**To-do list**
a: From the passage below on why churches are struggling, extract the stretch from "While some people" through "of our problem.".
b: Render this sentence from the passage on why churches are struggling into Spanish: "And like it or not, part of that hypocrisy is tied up in politics."

**Selected passage**
I've mentioned a time
before, that the Church is dying
. And because of the research presented in books like unChristian
by David Kinnaman and Gabe Lyons, we know a lot of the reasons for it.
While some people in the Church like to point to the economy as the chief reason reason for struggling churches, it's time to get real and just admit that while it really is terribly convenient to be able to say, "Really it's not us; it's that gosh, darned economy," it's just not true. Sure the economy necessarily effects most churches, but our problems have been going on much longer than that. And we are the root of our problem.
As Kinnaman points out, there are several problems that keep most young people who consider themselves spiritual from darkening the door of a church, but the big one is hypocrisy. And like it or not, part of that hypocrisy is tied up in politics.

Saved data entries

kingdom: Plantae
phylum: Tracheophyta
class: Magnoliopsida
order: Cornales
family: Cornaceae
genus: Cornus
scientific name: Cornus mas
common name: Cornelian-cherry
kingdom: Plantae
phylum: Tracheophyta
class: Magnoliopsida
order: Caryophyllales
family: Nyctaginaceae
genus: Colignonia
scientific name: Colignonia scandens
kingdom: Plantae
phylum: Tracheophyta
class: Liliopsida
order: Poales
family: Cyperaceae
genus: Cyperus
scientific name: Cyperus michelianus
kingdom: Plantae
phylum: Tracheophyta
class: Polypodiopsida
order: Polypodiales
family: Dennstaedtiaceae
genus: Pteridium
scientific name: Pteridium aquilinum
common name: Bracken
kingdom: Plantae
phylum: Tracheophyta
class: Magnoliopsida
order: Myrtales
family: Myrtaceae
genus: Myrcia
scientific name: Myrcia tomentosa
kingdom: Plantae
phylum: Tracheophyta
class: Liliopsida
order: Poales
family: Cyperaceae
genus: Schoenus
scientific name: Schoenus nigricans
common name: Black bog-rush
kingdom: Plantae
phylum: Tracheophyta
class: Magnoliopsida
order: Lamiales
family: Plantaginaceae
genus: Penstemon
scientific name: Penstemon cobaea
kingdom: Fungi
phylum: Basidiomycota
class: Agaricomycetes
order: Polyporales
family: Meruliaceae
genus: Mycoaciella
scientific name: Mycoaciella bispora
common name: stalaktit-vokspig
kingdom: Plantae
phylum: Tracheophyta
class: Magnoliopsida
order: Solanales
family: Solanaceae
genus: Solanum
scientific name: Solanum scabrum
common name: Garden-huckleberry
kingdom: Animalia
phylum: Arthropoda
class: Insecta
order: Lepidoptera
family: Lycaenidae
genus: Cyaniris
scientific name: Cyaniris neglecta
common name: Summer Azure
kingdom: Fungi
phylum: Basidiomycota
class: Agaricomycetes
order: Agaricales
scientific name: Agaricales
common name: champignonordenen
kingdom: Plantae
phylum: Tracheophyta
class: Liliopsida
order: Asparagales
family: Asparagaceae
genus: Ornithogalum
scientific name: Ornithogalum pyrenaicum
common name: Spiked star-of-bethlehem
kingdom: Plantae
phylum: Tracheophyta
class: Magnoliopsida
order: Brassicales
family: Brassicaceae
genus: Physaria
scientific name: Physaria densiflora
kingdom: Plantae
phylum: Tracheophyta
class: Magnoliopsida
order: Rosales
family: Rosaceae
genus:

**Answer set**
a:
While some people in the Church like to point to the economy as the chief reason reason for struggling churches, it's time to get real and just admit that while it really is terribly convenient to be able to say, "Really it's not us; it's that gosh, darned economy," it's just not true. Sure the economy necessarily effects most churches, but our problems have been going on much longer than that. And we are the root of our problem.

b: Y, nos guste o no, parte de esa hipocresía está ligada a la política.